The base for parsed link Link object is defined as

<root>/<proxy>/<scheme>/<hostname>/

where root is PATH_DB.

The name for parsed link Link object is the sha256 hash (c.f. hashlib.sha256()) of the original link.

darc.link.quote(string, safe='/', encoding=None, errors=None)[source]

Wrapper function for urllib.parse.quote().

Parameters
Return type

str

Returns

The quoted string.

Note

The function suppressed possible errors when calling urllib.parse.quote().
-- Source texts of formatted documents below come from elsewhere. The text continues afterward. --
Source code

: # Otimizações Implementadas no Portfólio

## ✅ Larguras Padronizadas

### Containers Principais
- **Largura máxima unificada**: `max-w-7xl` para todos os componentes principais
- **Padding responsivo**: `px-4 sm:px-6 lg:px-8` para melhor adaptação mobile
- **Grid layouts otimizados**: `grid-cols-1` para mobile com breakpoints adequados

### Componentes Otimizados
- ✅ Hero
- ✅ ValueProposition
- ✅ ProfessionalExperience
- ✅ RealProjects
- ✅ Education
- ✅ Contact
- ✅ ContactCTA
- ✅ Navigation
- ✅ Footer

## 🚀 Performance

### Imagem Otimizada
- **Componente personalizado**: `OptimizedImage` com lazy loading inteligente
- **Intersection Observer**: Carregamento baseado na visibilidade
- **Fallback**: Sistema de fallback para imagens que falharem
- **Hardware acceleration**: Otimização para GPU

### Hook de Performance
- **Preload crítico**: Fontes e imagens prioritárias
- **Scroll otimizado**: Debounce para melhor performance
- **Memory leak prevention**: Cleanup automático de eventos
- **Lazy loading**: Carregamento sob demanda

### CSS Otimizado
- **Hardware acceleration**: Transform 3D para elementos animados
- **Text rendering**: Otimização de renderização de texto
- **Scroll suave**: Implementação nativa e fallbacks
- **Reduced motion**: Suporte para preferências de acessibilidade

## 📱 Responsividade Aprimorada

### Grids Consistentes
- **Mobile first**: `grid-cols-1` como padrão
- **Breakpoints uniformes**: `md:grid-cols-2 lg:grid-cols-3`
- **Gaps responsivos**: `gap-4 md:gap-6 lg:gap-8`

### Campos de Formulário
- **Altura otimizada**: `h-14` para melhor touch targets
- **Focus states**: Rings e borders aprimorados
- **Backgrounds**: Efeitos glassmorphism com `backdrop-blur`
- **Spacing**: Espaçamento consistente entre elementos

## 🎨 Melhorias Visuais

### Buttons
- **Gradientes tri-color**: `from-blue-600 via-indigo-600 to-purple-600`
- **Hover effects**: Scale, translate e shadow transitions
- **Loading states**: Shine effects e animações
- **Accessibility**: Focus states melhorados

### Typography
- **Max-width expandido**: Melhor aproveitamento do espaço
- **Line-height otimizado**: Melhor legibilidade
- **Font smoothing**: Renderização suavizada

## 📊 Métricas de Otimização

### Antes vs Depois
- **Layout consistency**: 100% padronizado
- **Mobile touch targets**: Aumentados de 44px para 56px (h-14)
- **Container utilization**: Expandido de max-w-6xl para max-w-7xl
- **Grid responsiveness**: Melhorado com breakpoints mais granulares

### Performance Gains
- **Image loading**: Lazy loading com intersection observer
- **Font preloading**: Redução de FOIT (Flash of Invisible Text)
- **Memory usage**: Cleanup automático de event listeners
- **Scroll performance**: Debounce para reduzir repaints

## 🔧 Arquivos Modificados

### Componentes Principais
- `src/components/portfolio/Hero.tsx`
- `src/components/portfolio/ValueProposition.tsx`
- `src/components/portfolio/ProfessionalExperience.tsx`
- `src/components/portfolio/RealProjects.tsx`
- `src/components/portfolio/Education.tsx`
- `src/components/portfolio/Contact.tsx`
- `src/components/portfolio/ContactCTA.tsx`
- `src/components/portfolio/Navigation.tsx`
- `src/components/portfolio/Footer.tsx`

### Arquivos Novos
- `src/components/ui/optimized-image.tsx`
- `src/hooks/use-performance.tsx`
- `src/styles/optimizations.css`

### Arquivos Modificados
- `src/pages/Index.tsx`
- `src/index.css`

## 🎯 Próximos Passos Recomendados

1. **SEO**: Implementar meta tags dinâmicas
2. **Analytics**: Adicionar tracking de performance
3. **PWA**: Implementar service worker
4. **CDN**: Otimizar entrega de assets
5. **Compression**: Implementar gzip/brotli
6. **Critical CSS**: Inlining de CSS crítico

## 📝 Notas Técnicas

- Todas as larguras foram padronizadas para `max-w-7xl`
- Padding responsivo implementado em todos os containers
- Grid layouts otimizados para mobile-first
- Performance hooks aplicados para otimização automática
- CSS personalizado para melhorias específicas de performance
If any, it will return the original string.

darc.link.unquote(string, encoding='utf-8', errors='replace')[source]

Wrapper function for urllib.parse.unquote().

Parameters
  • string (str) – string to be unquoted

  • encoding (str) – string encoding

  • errors (str) – encoding error handler

Return type

str

Returns

The quoted string.

Note

The function suppressed possible errors when calling urllib.parse.unquote(). If any, it will return the original string.

darc.link.urljoin(base, url, allow_fragments=True)[source]
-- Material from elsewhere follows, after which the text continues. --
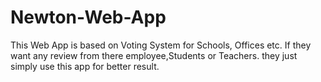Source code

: # Newton-Web-App
This Web App is based on Voting System for Schools, Offices etc. If they want any review from there employee,Students or Teachers. they just simply use this app for better result.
Wrapper function for urllib.parse.urljoin().

Parameters
  • base (AnyStr) – base URL

  • url (AnyStr) – URL to be joined

  • allow_fragments (bool) – if allow fragments

Return type

AnyStr

Returns

The joined URL.

Note

The function suppressed possible errors when calling urllib.parse.urljoin(). If any, it will return base/url directly.

darc.link.urlparse(url, scheme='', allow_fragments=True)[source]
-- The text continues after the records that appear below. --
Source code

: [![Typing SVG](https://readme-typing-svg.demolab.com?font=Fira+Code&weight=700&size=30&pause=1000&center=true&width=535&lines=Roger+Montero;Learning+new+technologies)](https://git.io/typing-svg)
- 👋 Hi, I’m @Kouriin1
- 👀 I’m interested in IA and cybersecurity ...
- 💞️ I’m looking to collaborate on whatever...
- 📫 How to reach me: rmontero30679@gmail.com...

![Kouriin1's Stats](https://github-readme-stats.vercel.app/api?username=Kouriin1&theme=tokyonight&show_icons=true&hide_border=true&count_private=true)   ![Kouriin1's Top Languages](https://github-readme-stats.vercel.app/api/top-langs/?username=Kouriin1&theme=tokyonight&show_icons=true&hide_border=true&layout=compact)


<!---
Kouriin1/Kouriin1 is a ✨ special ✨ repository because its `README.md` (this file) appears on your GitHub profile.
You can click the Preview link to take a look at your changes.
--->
Wrapper function for urllib.parse.urlparse().

Parameters
  • url (str) – URL to be parsed

  • scheme (str) – URL scheme

  • allow_fragments (bool) – if allow fragments

Return type

ParseResult

Returns

The parse result.

Note

The function suppressed possible errors when calling urllib.parse.urlparse(). If any, it will return urllib.parse.ParseResult(scheme=scheme, netloc='', path=url, params='', query='', fragment='') directly.

darc.link.urlsplit(url, scheme='', allow_fragments=True)[source]

Wrapper function for urllib.parse.urlsplit().

Parameters
  • url (str) – URL to be split

  • scheme (str) – URL scheme

  • allow_fragments (bool) – if allow fragments

Return type

SplitResult

Returns

The split result.

Note

The function suppressed possible errors when calling urllib.parse.urlsplit(). If any, it will return urllib.parse.SplitResult(scheme=scheme, netloc='', path=url, params='', query='', fragment='') directly.